Migranti, la vera questione si chiama Libia.

Migranti, la vera questione si chiama Libia. E commuoversi non serve: gli unici colpevoli siamo noi

Basta Libia: è quel che sussurrava la donna tratta in salvo nel Mediterraneo, alla deriva per due giorni con un’altra donna e a un bambino morti. Non è solo una richiesta disperata: è (o dovrebbe diventare) la politica dell’Europa per affrontare la questione migratoria del Mediterraneo centrale

«Pas Libye, pas Libye», basta Libia, basta Libia. Così sussurrava Josefa, quarant’anni circa, dal Camerun, che è rimasta appesa per 48 ore circa a una tavola di legno, prima che fosse tratta in salvo dalla nave dell’organizzazione non governativa Open Arms. E forse occorre partire da qui, per capire cos’è successo a lei, e alla donna e al bambino trovati cadaveri accanto a lei, nel mezzo del Mediterraneo, a 80 miglia marine circa dalle coste libiche.

Basta Libia, diceva Josefa. Quella stessa Libia in cui sarebbero stati riportate le altre 158 persone che erano sui gommoni con lei, con la donna e il bambino. Ci sarebbero i resti di un gommone affondato lì nei paraggi e le comunicazioni radio tra i libici stessi e il mercantile Triades, a confermare la dinamica. Resta ancora da capire, semmai, come mai le due donne e il bambino non siano stati tratti in salvo, se è vero come dice Josefa che la guardia costiera libica li ha picchiati, se è vero come dice Oscar Kamps di Proactiva Open Arms che si tratta di un caso di omissione di soccorso, o se la verità è un’altra, come afferma il Viminale annunciando nuove ricostruzioni.

Basta Libia, e questo rimane. Perché è la Libia – Paese che Matteo Salvini, con spregio al ridicolo, definisce come un porto sicuro – il vero inferno, il luogo da cui un migrante su due vorrebbe scappare per far ritorno a casa propria, un campo di concentramento grande come un intero Paese, in cui stupri, rapimenti, schiavitù sono all’ordine del giorno, per finanziare la guerra civile e, si dice, gruppi terroristici salafiti. E quella libica, fossimo un Paese (e un Continente) con ancora qualche brandello di dignità è la vera questione che andrebbe risolta. Creando corridoi umanitari verso l’Europa e verso i Paesi d’origine, per chi volesse farvi ritorno. E facendo di tutto, a livello diplomatico e militare, per riportare un minimo di ordine costituito in un Paese in guerra civile da più di sette anni.

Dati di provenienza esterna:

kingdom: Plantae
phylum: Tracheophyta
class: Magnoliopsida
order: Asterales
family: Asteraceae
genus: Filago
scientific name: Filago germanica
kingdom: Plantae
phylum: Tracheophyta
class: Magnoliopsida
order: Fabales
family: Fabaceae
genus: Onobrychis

Basta Libia. E invece no. Dopo averla ridotta all’anarchia, alla Libia abbiamo affidato il presidio delle nostre frontiere. E peggio ancora, le abbiamo garantito mano libera, con una guerra senza quartiere alle navi delle organizzazioni non governative, ree non solo di salvare, ma anche di raccontare quel che accade nel Mediterraneo centrale, omissioni e crudeltà comprese. Non bastasse, mentre piangiamo miseria per i 35 euro che spendiamo per ogni richiedente asilo e blateriamo di “aiutarli a casa loro”, usiamo i soldi europei della cooperazione internazionale per pagare la guardia costiera e i centri di detenzioni libici, pratica in uso ben prima che Salvini giurasse al Quirinale. E foraggiamo la fame di armi dei capi tribù libici, innaffiandoli di denaro purché la smettano di far imbarcare la gente nel Mediterraneo.

Basta Libia, in fondo, è la chiave di tutto. È l’Europa che si assume le proprie responsabilità. Che rimedia ai suoi clamorosi errori. Che non chiude gli occhi di fronte all’orrore. Che rimette al centro della sua identità i valori – cristiani e laici – della solidarietà, dell’accoglienza, dell’universalità dei diritti umani. Che ritrova un senso e un posto nel mondo occupandosi di ciò che la circonda, in modo completamente diverso da ciò che fanno tutti gli altri, anziché alzare il ponte levatoio della propria Fortezza. Basta Libia, sussurra Josefa. E noi dovremmo urlarlo più forte che possiamo.